▸ **SUPPLIED TEXT**:
# I'm a Fan of Irfan!



## Mister Magpie (Apr 10, 2013)

I am the happy recipient of pouches of amazing quality from e~Shot. He sent three different styles which are wonderfully supple. His craftsmanship on these is superb! I don't like thick and bulky pouches and these fit the bill.

In addition Irfan included nice pieces of teak and guava -destined for a palm swell on a future project.

Lastly, he sent me this wonderful postcard to torment me. He surely lives in a paradise!


----------



## parnell (May 20, 2012)

Irfhan is the man! I also just received some pouches from him and am quite pleased.


----------



## SmilingFury (Jul 2, 2013)

Irfan's stuff is top notch. I have no idea how he gets those pouches so soft yet so durable too. Enjoy the new supply!
Be well,
SF


----------



## PorkChopSling (Jan 17, 2013)

Yeah, agreed, Irfan's work is awesome!!


----------



## M.J (Nov 1, 2010)

He's a top notch pouch maker as well as an all-around exemplary human being :thumbsup:


----------



## S.S. sLinGeR (Oct 17, 2013)

I just posted on SFs post about irfan. This is great! Leon and irfan dishing out the goodness to the world. Nice! Your going to be on target like a laser now Darren.

▸ **LIST OF TASKS**:
(a) Format the entries as a numbered list with the blank lines dropped, starting at the first line of the entries and stopping after the line that contains "InventoryFragment\_SetStats".
(b) Resume the forum thread praising Irfan's pouches from the point where it stops.
The forum thread and the entries after it have no connection to each other.

▸ **GIVEN RECORDS**:
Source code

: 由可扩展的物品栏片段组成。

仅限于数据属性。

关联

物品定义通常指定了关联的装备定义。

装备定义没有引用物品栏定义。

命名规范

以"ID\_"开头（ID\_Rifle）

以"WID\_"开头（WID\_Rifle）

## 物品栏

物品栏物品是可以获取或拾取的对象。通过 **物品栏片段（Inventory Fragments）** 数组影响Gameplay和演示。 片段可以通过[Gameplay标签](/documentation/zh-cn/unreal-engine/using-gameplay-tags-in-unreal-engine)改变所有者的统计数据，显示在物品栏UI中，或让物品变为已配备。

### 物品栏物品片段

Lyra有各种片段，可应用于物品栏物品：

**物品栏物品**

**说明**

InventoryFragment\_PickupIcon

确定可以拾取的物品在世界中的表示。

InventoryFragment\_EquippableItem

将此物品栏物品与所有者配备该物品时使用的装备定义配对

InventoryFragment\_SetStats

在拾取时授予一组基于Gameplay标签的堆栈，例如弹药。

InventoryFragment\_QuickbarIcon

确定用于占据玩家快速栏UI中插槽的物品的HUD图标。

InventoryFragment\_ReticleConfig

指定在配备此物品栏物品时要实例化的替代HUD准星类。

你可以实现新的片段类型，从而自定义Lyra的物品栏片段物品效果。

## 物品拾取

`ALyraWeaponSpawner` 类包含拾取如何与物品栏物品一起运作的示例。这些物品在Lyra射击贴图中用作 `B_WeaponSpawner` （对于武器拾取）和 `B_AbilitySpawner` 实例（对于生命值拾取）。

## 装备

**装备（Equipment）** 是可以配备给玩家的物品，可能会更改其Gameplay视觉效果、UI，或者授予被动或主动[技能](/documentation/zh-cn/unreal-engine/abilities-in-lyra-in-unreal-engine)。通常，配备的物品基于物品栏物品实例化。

▸ **ANSWERS PROVIDED**:
(a)
1. Source code
2. : 由可扩展的物品栏片段组成。
3. 仅限于数据属性。
4. 关联
5. 物品定义通常指定了关联的装备定义。
6. 装备定义没有引用物品栏定义。
7. 命名规范
8. 以"ID\_"开头（ID\_Rifle）
9. 以"WID\_"开头（WID\_Rifle）
10. ## 物品栏
11. 物品栏物品是可以获取或拾取的对象。通过 **物品栏片段（Inventory Fragments）** 数组影响Gameplay和演示。 片段可以通过[Gameplay标签](/documentation/zh-cn/unreal-engine/using-gameplay-tags-in-unreal-engine)改变所有者的统计数据，显示在物品栏UI中，或让物品变为已配备。
12. ### 物品栏物品片段
13. Lyra有各种片段，可应用于物品栏物品：
14. **物品栏物品**
15. **说明**
16. InventoryFragment\_PickupIcon
17. 确定可以拾取的物品在世界中的表示。
18. InventoryFragment\_EquippableItem
19. 将此物品栏物品与所有者配备该物品时使用的装备定义配对
20. InventoryFragment\_SetStats

(b)
----------



## e~shot (Jun 3, 2010)

Glad you like them... seems postals are very quick these days 



SmilingFury said:


> I have no idea how he gets those pouches so soft yet so durable too.


Virgin cow leather


----------



## BCLuxor (Aug 24, 2010)

Wow nice score! Payday needs to hurry up for me!


----------



## JohnKrakatoa (Nov 28, 2013)

nice mini haul :naughty:


----------



## ash (Apr 23, 2013)

Nice score. E~Shot pouches are still my favourites and I haven't worn any out in 8 months of using them!


----------



## Tube_Shooter (Dec 8, 2012)

That's a nice stock of pouches you have there 

I shall have to try some E~shot pouches soon,I have not heard a bad word about them.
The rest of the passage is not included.